** YOUR TASK **
Every line of the data that contains the string "Tabletten" must be copied.

** DATASET EXTRACT **
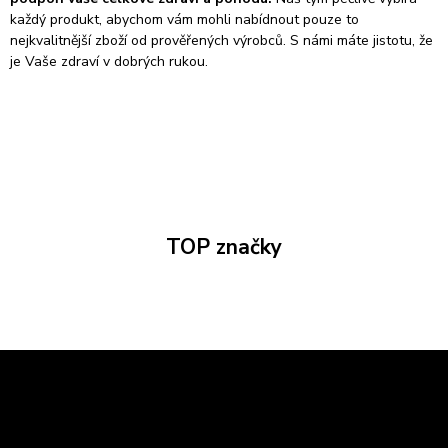
každý produkt, abychom vám mohli nabídnout pouze to
nejkvalitnější zboží od prověřených výrobců. S námi máte jistotu, že
je Vaše zdraví v dobrých rukou.
TOP značky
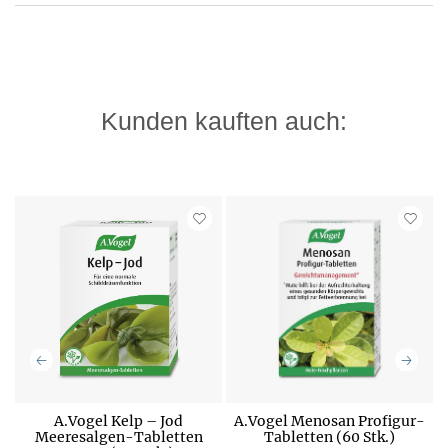
Kunden kauften auch:
A.Vogel Kelp – Jod
A.Vogel Menosan Profigur-
Meeresalgen-Tabletten
Tabletten (60 Stk.)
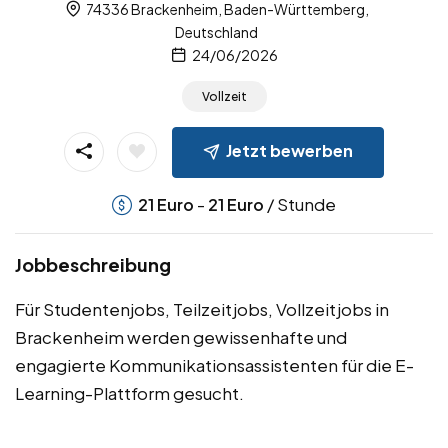
74336 Brackenheim, Baden-Württemberg,
Deutschland
24/06/2026
Vollzeit
Jetzt bewerben
-
/ Stunde
21
Euro
21
Euro
Jobbeschreibung
Für Studentenjobs, Teilzeitjobs, Vollzeitjobs in
Brackenheim werden gewissenhafte und
engagierte Kommunikationsassistenten für die E-
Learning-Plattform gesucht.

** EXPECTED OUTPUT **
Meeresalgen-Tabletten
Tabletten (60 Stk.)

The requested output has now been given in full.